White pointed out Meyer vs Nebraska (1923) that held that a 1919 law restricting foreign-language education violated the due process clause of the 14th Amendment.
“That was the earliest recognition that due process addresses human rights as well as economic rights, in this 1923 case,” she said.
“The [Supreme] Court observed that the individual has certain fundamental rights that must be respected. The Court further explained that the meaning of liberty in the 14th Amendment cannot be defined on exactness, which of course opens [the Court] up for all kinds of definitions. The Court declared these liberties include, but not necessarily limited to, the right to marry, establish a home and bring up children.”
White continued to give historical court references that have emboldened the right to privacy and individual liberties.
In an adoption—what the courts have upheld continuously—is of the needed balance between the parents constitutional right and the best interest of the child.
“When you’re looking at an adoption or a termination of parental rights through the state, they’re going to be much more focused on the rule of law and constitutional rights,” the attorney said. When you look at a private adoption, the focus is almost always focused on the best interest of the child. So the state has an interest and the court has an interest that the child be in a home with a stable environment—so they aren’t in limbo, to where someone steps in years later to say ‘I’ll parent now.’”
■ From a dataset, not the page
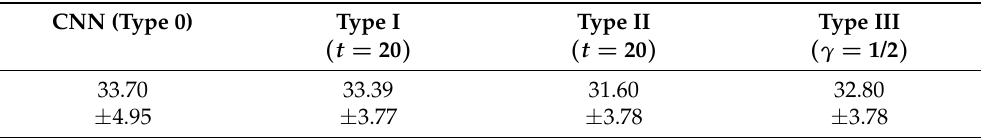
Table 1. Average error rates of the CNN without (type 0) and with image correction methods of type I, II, and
Roe vs. Wade came up in the discussion from an audience question—“Are the rights of a child different if it is inside the womb or outside the womb?”
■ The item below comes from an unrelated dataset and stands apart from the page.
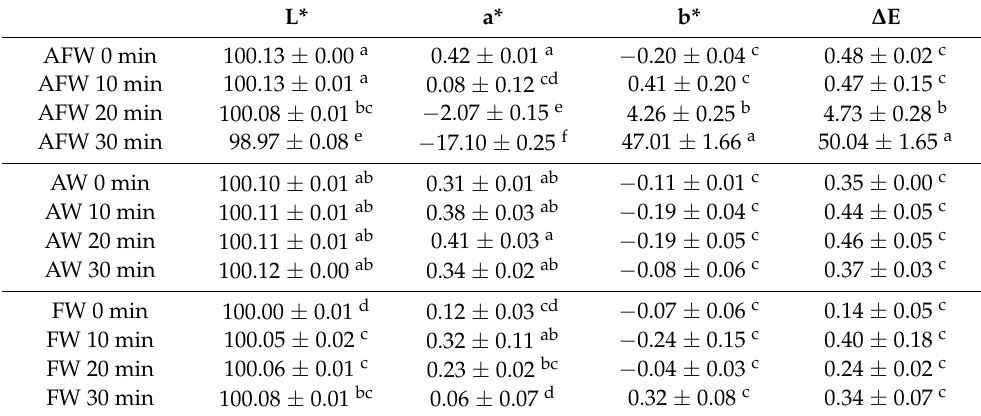
Table 1. Chromatic parameters of solutions containing a combination of asparagine and fructose during 0–30 min of heating in water.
White answered the law only addresses ‘rights’ upon birth. Without getting into detail, she said, “In Roe vs. Wade, there is an actual tier system—first trimester, second trimester, third trimester—and that [legislation]refers to the balancing act of the state’s interests (rule by state statute/constitutional law) and the health of the mother and the child (best interests).
With the Constitution, you always have the challenges and the differences between the Supreme Court judges,” she noted. “[Judge] Scalia was a Constitutionalist—it is what it is, and there is no room for interpretation. Others look at it as a living document. That’s how I look at it, because there have been great changes to it since the time it was written.”
She said the framers of the Constitution were really interested in property interests.
“Look at the 14th Amendment—it was about property. Human rights were finally given as much right as economic rights, as in that [Meyer vs. Nebraska] 1923 case. So, I think it needs to be interpreted and considered according to the world we live in now.”
Attorney White concluded by saying the structure of the Constitution is still sound. While acknowledging judge bias and human error, she said, “There hasn’t been a better system.” she said. “As a whole—yay Constitution!”